Saved data entries

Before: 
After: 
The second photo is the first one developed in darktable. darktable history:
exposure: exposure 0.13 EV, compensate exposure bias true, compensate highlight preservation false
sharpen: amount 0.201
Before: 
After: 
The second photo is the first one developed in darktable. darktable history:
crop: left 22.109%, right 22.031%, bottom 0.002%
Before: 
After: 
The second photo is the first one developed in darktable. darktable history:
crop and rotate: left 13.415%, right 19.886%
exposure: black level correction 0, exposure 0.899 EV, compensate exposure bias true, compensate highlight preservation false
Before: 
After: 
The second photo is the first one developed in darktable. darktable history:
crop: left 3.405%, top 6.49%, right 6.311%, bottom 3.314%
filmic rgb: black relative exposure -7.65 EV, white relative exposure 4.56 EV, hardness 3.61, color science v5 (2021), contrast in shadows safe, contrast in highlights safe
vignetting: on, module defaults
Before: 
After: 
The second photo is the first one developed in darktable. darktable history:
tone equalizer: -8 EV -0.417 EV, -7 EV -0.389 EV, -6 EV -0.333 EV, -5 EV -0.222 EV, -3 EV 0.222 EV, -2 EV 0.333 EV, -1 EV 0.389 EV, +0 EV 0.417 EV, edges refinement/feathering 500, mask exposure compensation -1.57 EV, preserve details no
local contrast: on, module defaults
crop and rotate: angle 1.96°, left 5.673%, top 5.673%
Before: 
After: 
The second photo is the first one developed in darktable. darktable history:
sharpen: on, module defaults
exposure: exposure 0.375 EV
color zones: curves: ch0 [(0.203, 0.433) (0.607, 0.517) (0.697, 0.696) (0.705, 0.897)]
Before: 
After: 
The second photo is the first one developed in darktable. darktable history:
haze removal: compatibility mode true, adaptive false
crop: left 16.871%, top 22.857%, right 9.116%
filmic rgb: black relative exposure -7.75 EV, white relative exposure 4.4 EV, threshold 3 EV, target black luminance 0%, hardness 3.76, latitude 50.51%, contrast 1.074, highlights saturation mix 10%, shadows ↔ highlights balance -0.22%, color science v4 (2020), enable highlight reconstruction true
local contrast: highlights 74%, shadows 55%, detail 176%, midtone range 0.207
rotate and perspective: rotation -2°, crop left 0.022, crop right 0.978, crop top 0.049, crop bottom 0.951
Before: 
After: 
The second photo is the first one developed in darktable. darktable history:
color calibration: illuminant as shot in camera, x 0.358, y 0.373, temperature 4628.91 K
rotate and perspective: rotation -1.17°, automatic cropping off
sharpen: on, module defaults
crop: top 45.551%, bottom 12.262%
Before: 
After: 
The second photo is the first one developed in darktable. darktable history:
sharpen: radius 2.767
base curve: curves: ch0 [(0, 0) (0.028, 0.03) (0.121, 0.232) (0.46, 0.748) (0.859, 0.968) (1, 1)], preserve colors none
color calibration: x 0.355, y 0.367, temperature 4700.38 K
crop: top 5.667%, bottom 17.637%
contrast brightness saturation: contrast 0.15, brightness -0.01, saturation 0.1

Stated exercise »
Lay out every line of the records above as one numbered list, leaving out any blank lines.

The completed task »
1. Before: 
2. After: 
3. The second photo is the first one developed in darktable. darktable history:
4. exposure: exposure 0.13 EV, compensate exposure bias true, compensate highlight preservation false
5. sharpen: amount 0.201
6. Before: 
7. After: 
8. The second photo is the first one developed in darktable. darktable history:
9. crop: left 22.109%, right 22.031%, bottom 0.002%
10. Before: 
11. After: 
12. The second photo is the first one developed in darktable. darktable history:
13. crop and rotate: left 13.415%, right 19.886%
14. exposure: black level correction 0, exposure 0.899 EV, compensate exposure bias true, compensate highlight preservation false
15. Before: 
16. After: 
17. The second photo is the first one developed in darktable. darktable history:
18. crop: left 3.405%, top 6.49%, right 6.311%, bottom 3.314%
19. filmic rgb: black relative exposure -7.65 EV, white relative exposure 4.56 EV, hardness 3.61, color science v5 (2021), contrast in shadows safe, contrast in highlights safe
20. vignetting: on, module defaults
21. Before: 
22. After: 
23. The second photo is the first one developed in darktable. darktable history:
24. tone equalizer: -8 EV -0.417 EV, -7 EV -0.389 EV, -6 EV -0.333 EV, -5 EV -0.222 EV, -3 EV 0.222 EV, -2 EV 0.333 EV, -1 EV 0.389 EV, +0 EV 0.417 EV, edges refinement/feathering 500, mask exposure compensation -1.57 EV, preserve details no
25. local contrast: on, module defaults
26. crop and rotate: angle 1.96°, left 5.673%, top 5.673%
27. Before: 
28. After: 
29. The second photo is the first one developed in darktable. darktable history:
30. sharpen: on, module defaults
31. exposure: exposure 0.375 EV
32. color zones: curves: ch0 [(0.203, 0.433) (0.607, 0.517) (0.697, 0.696) (0.705, 0.897)]
33. Before: 
34. After: 
35. The second photo is the first one developed in darktable. darktable history:
36. haze removal: compatibility mode true, adaptive false
37. crop: left 16.871%, top 22.857%, right 9.116%
38. filmic rgb: black relative exposure -7.75 EV, white relative exposure 4.4 EV, threshold 3 EV, target black luminance 0%, hardness 3.76, latitude 50.51%, contrast 1.074, highlights saturation mix 10%, shadows ↔ highlights balance -0.22%, color science v4 (2020), enable highlight reconstruction true
39. local contrast: highlights 74%, shadows 55%, detail 176%, midtone range 0.207
40. rotate and perspective: rotation -2°, crop left 0.022, crop right 0.978, crop top 0.049, crop bottom 0.951
41. Before: 
42. After: 
43. The second photo is the first one developed in darktable. darktable history:
44. color calibration: illuminant as shot in camera, x 0.358, y 0.373, temperature 4628.91 K
45. rotate and perspective: rotation -1.17°, automatic cropping off
46. sharpen: on, module defaults
47. crop: top 45.551%, bottom 12.262%
48. Before: 
49. After: 
50. The second photo is the first one developed in darktable. darktable history:
51. sharpen: radius 2.767
52. base curve: curves: ch0 [(0, 0) (0.028, 0.03) (0.121, 0.232) (0.46, 0.748) (0.859, 0.968) (1, 1)], preserve colors none
53. color calibration: x 0.355, y 0.367, temperature 4700.38 K
54. crop: top 5.667%, bottom 17.637%
55. contrast brightness saturation: contrast 0.15, brightness -0.01, saturation 0.1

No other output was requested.